To do
Check each line of the listing below for the word "inverted" and say how many lines have it. Nothing else should be written.

────────────────

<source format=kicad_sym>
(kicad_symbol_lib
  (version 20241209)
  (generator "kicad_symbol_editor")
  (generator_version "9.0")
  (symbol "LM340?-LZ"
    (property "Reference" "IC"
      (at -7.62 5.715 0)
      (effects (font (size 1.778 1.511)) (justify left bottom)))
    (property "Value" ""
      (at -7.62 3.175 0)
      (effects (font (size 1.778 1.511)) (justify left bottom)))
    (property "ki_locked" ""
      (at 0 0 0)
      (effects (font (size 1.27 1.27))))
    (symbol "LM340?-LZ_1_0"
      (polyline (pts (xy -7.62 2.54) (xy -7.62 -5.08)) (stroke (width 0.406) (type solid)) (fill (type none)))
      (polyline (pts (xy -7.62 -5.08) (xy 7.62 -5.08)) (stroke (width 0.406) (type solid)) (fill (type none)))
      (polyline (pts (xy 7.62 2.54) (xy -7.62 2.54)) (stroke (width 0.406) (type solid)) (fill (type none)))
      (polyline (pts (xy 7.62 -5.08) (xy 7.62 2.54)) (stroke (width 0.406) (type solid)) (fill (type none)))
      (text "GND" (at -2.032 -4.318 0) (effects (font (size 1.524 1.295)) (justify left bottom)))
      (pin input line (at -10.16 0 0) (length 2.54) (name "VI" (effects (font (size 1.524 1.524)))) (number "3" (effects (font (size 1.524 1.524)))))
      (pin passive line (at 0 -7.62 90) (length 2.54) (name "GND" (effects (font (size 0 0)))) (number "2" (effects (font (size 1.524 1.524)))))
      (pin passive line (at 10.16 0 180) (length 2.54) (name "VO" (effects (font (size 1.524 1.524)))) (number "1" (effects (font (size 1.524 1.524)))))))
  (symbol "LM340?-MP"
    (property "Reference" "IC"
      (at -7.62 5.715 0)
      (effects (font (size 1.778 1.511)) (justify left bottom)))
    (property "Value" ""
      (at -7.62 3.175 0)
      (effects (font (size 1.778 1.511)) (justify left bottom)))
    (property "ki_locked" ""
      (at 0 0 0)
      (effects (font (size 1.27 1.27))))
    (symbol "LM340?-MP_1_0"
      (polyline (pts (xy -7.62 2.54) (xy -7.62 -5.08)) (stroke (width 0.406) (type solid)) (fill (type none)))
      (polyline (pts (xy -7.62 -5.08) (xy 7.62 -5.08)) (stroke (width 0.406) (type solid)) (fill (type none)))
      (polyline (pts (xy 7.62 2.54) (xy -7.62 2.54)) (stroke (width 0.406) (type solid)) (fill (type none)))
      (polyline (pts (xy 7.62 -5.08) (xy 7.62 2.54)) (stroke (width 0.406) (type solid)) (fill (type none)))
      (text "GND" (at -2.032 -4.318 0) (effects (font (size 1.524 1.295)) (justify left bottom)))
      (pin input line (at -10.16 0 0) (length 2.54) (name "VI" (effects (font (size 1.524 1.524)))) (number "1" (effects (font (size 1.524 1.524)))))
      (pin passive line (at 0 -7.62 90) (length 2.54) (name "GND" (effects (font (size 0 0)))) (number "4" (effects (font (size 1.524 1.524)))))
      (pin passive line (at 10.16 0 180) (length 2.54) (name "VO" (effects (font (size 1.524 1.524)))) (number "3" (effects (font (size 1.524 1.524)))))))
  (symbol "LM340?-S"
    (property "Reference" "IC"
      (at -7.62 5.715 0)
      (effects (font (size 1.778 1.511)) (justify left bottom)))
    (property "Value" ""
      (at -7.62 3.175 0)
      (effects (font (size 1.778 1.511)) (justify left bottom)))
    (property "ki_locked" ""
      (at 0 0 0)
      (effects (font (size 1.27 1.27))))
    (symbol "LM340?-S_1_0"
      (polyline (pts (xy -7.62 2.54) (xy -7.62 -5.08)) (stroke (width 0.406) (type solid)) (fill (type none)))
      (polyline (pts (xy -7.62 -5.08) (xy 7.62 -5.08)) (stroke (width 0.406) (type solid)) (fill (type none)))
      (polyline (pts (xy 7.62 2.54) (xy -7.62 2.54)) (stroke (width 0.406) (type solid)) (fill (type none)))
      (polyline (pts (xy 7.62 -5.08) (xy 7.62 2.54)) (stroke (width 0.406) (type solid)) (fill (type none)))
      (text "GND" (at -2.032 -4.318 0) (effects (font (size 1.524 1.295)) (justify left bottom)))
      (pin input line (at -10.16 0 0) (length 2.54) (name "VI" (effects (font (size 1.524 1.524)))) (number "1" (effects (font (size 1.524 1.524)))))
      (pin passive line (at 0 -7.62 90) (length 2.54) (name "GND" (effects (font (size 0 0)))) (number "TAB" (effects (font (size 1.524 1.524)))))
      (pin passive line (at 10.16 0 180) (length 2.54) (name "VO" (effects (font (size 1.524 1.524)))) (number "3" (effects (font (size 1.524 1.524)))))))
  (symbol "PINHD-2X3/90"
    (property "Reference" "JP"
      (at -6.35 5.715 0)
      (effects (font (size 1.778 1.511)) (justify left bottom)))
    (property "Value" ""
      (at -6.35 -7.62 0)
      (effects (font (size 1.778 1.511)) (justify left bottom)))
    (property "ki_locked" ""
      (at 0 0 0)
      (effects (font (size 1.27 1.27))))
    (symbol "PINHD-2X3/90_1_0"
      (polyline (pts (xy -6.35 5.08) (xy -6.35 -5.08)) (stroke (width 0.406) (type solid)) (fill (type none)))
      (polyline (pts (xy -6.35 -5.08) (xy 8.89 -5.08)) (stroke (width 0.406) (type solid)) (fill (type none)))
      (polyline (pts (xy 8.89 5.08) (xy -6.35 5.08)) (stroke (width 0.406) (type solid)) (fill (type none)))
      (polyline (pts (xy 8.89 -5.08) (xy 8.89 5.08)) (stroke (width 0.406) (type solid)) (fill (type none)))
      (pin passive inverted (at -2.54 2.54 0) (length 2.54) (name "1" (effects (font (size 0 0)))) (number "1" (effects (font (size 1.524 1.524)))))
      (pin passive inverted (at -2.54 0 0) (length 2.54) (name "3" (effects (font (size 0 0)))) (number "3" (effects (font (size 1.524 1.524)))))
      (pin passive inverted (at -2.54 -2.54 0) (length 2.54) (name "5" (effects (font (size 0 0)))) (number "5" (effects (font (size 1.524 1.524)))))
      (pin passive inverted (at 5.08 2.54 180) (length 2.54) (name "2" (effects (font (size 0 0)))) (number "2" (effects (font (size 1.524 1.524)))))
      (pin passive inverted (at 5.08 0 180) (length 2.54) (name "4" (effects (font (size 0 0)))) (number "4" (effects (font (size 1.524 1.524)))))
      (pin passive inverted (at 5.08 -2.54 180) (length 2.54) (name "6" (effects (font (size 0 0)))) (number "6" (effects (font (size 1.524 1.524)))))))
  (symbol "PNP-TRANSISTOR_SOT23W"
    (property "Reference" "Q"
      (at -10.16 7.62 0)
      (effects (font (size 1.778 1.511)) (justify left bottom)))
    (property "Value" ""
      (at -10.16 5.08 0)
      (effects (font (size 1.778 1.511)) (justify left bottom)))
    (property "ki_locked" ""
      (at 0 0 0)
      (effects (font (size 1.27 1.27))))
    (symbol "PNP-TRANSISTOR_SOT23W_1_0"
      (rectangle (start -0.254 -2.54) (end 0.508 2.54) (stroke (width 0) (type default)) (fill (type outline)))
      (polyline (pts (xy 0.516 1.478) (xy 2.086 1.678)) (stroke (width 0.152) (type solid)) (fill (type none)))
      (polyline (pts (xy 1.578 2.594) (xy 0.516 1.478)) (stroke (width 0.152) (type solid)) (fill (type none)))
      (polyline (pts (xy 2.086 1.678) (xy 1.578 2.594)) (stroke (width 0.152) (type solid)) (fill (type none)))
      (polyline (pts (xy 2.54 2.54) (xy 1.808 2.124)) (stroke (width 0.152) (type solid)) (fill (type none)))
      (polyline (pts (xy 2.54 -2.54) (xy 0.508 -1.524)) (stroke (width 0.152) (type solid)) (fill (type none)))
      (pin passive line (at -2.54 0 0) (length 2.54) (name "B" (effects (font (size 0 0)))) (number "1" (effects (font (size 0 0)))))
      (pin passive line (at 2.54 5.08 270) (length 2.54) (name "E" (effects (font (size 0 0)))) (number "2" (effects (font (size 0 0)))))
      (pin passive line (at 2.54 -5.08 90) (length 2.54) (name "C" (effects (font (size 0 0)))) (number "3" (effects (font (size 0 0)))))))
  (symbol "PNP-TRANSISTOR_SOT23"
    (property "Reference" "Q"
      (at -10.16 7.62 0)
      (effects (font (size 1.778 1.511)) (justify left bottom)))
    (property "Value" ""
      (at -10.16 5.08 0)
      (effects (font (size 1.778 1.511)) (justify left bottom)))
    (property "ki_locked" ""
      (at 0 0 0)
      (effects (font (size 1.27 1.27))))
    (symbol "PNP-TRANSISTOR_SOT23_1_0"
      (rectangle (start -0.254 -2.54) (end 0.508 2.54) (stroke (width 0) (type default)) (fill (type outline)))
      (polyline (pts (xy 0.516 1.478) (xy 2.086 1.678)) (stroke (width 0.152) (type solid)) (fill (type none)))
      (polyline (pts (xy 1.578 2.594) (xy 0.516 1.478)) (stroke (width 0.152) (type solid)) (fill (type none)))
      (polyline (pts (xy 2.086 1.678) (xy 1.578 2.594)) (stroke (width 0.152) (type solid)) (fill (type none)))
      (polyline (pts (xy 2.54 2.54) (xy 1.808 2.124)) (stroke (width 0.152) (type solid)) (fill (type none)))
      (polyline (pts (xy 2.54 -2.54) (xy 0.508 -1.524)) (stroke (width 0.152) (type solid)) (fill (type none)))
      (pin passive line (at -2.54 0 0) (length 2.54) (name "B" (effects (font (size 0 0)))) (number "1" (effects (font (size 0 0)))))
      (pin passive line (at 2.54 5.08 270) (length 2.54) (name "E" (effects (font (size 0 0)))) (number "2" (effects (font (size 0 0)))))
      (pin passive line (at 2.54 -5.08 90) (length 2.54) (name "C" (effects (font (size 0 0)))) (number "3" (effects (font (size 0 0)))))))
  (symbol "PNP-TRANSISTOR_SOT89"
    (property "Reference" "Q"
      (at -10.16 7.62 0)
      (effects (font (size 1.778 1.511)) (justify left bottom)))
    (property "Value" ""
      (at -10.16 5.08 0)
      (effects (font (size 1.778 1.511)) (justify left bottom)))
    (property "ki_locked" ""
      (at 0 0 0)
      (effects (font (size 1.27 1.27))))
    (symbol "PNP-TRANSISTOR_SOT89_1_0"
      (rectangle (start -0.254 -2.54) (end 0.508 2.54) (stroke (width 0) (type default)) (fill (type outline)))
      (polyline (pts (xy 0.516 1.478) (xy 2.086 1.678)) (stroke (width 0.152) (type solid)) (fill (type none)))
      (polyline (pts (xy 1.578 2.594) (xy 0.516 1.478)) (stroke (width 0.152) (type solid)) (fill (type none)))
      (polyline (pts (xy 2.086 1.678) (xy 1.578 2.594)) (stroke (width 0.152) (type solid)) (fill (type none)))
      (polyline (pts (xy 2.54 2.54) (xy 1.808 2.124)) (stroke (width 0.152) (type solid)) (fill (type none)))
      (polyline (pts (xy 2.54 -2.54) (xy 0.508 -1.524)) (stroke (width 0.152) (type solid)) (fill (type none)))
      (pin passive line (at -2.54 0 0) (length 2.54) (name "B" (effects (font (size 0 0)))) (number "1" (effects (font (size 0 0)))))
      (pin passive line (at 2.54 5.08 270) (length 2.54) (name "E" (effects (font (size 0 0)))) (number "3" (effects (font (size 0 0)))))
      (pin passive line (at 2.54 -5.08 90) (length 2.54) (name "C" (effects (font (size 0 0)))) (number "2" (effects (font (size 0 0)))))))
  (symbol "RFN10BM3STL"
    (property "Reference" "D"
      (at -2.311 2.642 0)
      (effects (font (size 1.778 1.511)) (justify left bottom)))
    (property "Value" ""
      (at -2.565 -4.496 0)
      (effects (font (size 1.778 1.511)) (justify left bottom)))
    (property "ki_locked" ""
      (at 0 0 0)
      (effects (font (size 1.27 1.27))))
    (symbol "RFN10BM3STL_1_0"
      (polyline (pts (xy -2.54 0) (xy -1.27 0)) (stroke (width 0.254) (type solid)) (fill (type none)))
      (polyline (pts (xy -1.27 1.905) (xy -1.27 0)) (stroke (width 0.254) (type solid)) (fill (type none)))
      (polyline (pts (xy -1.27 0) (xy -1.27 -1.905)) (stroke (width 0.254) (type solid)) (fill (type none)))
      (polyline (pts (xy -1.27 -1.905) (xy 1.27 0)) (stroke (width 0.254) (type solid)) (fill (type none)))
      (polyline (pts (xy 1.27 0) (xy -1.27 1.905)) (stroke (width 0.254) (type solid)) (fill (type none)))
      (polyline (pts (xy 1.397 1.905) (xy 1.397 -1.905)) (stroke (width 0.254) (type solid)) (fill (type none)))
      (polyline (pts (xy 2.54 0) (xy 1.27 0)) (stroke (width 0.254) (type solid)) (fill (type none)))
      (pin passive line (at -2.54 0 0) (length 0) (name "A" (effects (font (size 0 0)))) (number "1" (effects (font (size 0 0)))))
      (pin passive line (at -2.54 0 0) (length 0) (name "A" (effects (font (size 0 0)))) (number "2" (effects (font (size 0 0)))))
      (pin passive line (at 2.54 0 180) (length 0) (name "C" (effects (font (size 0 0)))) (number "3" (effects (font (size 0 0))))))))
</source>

────────────────

The completed task
6